** The problem **
Find each line in the records below that contains the word "toch", and copy it out.

** Records for this exercise **
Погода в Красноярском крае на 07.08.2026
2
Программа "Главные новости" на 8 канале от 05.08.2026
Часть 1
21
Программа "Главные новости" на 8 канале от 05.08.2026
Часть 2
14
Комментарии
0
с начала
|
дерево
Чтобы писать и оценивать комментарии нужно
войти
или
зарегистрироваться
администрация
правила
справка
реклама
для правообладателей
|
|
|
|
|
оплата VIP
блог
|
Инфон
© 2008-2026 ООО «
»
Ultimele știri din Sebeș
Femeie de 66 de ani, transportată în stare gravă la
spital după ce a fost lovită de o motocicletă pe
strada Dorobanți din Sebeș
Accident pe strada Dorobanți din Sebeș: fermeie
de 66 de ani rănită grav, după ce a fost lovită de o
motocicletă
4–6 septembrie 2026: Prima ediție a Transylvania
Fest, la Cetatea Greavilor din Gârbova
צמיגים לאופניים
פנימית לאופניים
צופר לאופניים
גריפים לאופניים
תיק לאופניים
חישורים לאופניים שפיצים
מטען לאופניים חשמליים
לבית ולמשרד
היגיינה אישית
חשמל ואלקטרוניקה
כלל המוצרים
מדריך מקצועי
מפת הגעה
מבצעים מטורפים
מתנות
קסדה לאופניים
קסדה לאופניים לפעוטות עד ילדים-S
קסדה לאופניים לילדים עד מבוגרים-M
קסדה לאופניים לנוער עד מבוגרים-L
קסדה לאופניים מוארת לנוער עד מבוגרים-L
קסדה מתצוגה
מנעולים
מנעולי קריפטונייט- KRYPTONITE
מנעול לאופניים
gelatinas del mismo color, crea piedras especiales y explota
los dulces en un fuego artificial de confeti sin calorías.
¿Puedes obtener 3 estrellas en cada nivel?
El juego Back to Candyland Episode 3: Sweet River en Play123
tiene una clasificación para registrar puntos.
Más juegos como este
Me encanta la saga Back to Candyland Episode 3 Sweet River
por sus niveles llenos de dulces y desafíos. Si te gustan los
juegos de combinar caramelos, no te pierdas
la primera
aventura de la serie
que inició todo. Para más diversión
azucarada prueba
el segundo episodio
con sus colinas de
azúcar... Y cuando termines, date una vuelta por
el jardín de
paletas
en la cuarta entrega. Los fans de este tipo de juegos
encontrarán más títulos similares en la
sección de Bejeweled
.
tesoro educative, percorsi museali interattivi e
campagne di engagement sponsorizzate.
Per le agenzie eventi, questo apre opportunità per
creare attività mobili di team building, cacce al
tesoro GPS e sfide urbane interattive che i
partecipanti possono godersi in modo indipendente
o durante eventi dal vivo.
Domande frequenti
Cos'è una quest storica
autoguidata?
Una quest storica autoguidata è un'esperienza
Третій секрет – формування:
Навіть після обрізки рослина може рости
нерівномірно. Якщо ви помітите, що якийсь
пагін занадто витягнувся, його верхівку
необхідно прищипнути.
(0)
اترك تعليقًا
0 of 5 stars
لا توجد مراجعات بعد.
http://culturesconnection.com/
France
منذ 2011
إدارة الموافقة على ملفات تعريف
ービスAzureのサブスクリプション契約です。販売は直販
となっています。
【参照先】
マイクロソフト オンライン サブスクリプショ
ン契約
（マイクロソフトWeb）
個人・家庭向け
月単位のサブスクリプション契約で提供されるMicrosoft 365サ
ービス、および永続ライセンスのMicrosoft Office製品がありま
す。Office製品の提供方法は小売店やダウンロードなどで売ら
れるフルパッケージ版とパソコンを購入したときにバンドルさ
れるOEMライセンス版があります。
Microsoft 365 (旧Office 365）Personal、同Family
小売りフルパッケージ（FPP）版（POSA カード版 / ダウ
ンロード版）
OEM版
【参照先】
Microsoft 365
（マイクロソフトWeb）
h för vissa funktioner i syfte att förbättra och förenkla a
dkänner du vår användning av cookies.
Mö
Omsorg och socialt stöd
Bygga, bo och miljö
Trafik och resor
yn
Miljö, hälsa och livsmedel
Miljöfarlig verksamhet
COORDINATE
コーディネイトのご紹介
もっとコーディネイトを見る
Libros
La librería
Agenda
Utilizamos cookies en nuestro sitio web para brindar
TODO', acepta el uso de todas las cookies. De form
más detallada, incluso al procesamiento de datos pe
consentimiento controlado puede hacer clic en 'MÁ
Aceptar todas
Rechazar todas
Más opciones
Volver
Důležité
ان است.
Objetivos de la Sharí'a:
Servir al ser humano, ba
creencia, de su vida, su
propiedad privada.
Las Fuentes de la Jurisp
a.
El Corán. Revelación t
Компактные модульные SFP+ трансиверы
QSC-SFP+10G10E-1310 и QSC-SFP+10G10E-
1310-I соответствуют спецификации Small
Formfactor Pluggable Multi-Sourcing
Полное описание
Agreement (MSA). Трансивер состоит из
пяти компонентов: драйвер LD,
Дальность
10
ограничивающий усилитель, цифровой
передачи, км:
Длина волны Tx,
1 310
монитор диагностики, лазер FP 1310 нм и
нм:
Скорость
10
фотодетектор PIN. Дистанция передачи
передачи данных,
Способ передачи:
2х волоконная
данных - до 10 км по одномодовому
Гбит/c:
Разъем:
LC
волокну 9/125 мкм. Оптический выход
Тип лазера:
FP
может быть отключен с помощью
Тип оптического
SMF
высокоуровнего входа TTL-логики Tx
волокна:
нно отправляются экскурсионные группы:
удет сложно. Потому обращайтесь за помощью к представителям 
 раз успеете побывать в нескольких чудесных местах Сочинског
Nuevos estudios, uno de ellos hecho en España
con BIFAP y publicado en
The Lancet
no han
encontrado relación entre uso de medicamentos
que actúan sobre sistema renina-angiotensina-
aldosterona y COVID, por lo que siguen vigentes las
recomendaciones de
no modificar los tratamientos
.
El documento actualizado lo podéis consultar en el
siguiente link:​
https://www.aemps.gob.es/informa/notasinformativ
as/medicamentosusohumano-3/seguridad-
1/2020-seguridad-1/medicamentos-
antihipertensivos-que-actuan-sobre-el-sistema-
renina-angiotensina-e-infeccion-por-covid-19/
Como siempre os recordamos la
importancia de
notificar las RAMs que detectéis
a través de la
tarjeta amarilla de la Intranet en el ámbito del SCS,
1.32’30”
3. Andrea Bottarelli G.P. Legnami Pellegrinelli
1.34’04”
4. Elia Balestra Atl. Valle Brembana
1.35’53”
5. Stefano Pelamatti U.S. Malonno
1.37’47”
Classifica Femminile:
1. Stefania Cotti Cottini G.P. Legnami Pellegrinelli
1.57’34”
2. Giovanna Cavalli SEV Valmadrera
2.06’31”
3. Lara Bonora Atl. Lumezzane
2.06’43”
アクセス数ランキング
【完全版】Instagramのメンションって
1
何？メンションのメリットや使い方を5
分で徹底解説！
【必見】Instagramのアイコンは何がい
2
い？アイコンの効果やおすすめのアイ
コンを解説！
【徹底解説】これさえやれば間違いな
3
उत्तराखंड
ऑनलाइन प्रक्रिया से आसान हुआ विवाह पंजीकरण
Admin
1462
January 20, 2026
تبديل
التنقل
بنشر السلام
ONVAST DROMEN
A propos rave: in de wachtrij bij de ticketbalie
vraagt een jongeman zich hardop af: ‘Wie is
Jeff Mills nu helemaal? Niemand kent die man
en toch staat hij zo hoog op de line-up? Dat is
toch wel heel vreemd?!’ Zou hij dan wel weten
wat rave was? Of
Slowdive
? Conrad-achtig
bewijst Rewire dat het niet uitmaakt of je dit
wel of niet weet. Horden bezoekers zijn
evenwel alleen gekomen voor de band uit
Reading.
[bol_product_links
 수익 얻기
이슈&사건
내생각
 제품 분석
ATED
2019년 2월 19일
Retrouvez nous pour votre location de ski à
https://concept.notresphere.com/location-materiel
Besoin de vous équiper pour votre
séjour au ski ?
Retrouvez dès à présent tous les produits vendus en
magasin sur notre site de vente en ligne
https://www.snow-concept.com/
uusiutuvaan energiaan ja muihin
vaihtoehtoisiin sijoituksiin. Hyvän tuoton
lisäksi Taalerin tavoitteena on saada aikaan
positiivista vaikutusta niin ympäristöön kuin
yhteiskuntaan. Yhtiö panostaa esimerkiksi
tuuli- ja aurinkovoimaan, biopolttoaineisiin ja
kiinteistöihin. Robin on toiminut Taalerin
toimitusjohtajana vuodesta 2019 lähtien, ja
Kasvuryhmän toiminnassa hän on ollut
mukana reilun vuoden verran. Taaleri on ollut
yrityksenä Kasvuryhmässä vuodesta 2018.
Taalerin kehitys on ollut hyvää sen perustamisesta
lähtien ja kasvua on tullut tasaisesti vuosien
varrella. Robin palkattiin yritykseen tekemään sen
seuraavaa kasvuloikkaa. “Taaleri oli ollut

** Output of the task **
en toch staat hij zo hoog op de line-up? Dat is
toch wel heel vreemd?!’ Zou hij dan wel weten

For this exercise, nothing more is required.